Medically Needy – Provides Medicaid for persons with high medical bills but who are not eligible for Medicaid because their income or assets are too high. Those enrolled in this program must incur a certain amount of medical bills each month, which is known as “share of cost”. This amount is based on income and household size. Once the share of cost is reached, the DCF can approve full Medicaid benefits for the remainder of that month only. Medicaid does not cover the costs of prescription drugs for Medicare recipients who must now use the Medicare Part D prescription coverage.

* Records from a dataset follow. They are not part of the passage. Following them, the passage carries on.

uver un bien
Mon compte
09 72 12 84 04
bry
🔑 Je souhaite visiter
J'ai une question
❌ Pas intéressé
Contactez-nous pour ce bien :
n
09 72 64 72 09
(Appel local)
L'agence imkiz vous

Qualified Medicare Beneficiary (QMB) – Individuals who qualify for QMB are eligible to have Medicaid pay for Medicare Premiums for Parts A and B, Medicare deductibles, and Medicare coinsurance within the prescribed limits. This is the only Medicaid benefit.

Special Low Income Medicare Beneficiary (SLMB) – Individuals who are eligible for SLMB are eligible to have Medicaid pay Medicare directly for Medicare premiums for Part B. This is the only Medicaid benefit.

Qualified Individuals (QI-1) – Individuals who are eligible for QI1are eligible to have Medicaid pay Medicare directly for Medicare premiums for Part B. The income limits are higher than SLMB and payment is only guaranteed through the end of the year the application was made. This is the only Medicaid benefit.

All full Medicaid recipients and QMB, SLMB and QI-1 beneficiaries are automatically entitled to Extra Help with Medicare Prescription Drug Plan costs. This is also known as Low Income Subsidy (LIS) and it pays all or most of the annual deductible, provides coverage during the gap period, and pays the monthly premium up to a base amount. Co-pays are the responsibility of the individual.

Medicaid has complex programs. The eligibility requirements mentioned above are meant to provide basic information only and do not include detailed information that should be obtained through DCF. The Fact Sheet is for information purposes and is not a legally binding document.